Other names mentioned by Fitch that might ring a bell include Frontier Communications, Pier One Imports, and Revlon.
You'll note that these are businesses whose situations are already viewed as being dire by Wall Street. But there are other companies not listed by Fitch that I believe could come under fire if there's so much as modest strain put on economic growth.
Not to specifically pick on Ford (F 1.37%), but the automaker has piled on more than $50 billion in debt since the end of 2012, it now sports a debt-to-equity of 431%, and its credit rating was recently downgraded to junk by ratings agency Moody's. More specifically, Ford's financial debt-to-EBITDA is near its highest point since 2009. We've seen via trade war antics that it doesn't take much in the way of external forces to upend Ford's momentum. If and when the corporate debt tide turns, Ford, and many other big-name companies, could find itself in very deep trouble.
Two reasons these corporate debt risks may be overblown
To Yours Truly, corporate debt data suggests trouble is brewing. This is a big reason why I continue to own gold and silver mining stocks, and why I've been hesitant to sell much of any of my safe-haven stocks despite strong rallies in all of them in 2019.
However, optimists may be able to take comfort in two respects.
First of all, naysayers don't exactly have the best track record when calling for a recession. I know I've sounded the alarm a few times over the past decade, and the resilience of the U.S. economy, consumer, and stock market have proven me wrong every time. The thing to remember about the U.S. economy is that it spends far more time expanding than contracting. Sure, you might get a few minutes in the spotlight for having correctly predicted a downdraft in the U.S. economy, but history suggests that it'll be short-lived and followed by a considerably longer period of economic expansion.
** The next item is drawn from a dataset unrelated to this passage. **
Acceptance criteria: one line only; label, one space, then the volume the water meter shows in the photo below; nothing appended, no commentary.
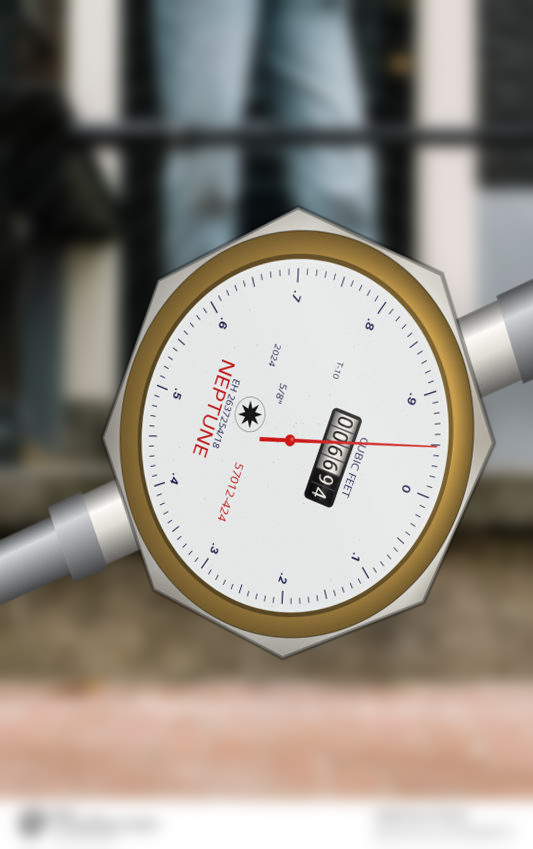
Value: 6693.95 ft³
This leads to the second point: The stock market tends to increase in value over the long run. Even in instances where the Dow, Nasdaq, and S&P 500 lost half of their value, long-term investors wound up being rewarded. All three indexes are well above their 2007 pre-Great Recession highs, and in many instances, stock market corrections of 10% or more are erased in a matter of weeks or months by a bull market rally.
So, yes, the mother of all recessions may be coming, at least based on the corporate debt data that's available. But that's also not cause to sell everything and hide your cash under the mattress.